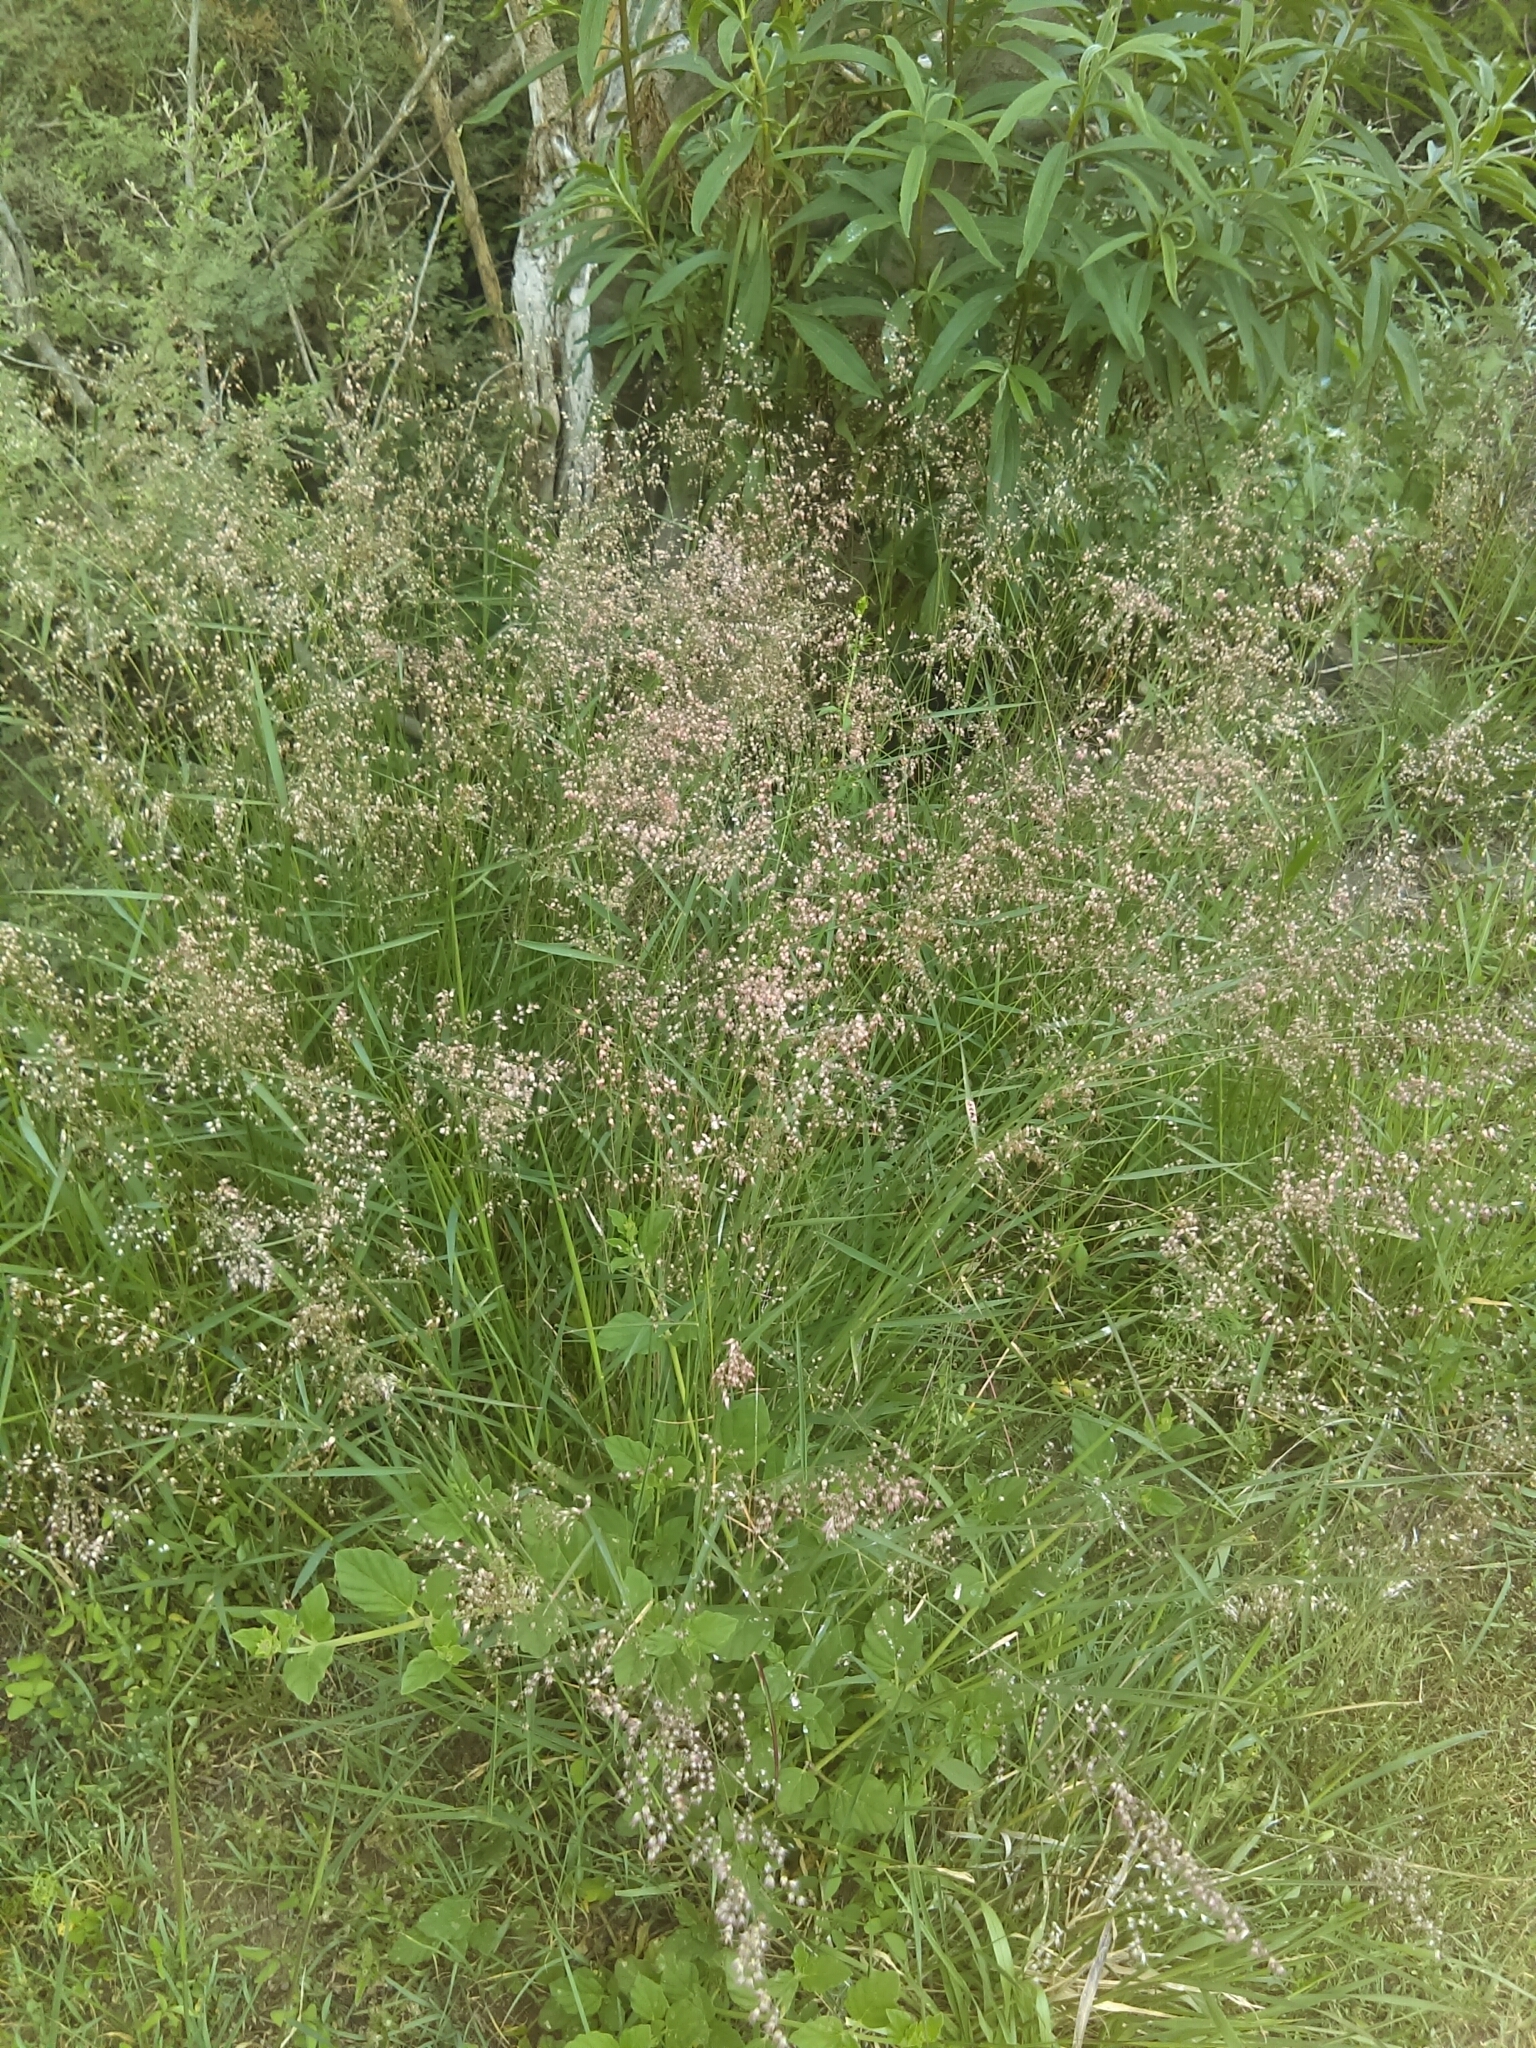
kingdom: Plantae
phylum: Tracheophyta
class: Liliopsida
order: Poales
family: Poaceae
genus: Melinis
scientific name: Melinis repens
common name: Rose natal grass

::::::

Reproduce every line of the records above word for word, omitting the pictures from your answer.

kingdom: Plantae
phylum: Tracheophyta
class: Liliopsida
order: Poales
family: Poaceae
genus: Melinis
scientific name: Melinis repens
common name: Rose natal grass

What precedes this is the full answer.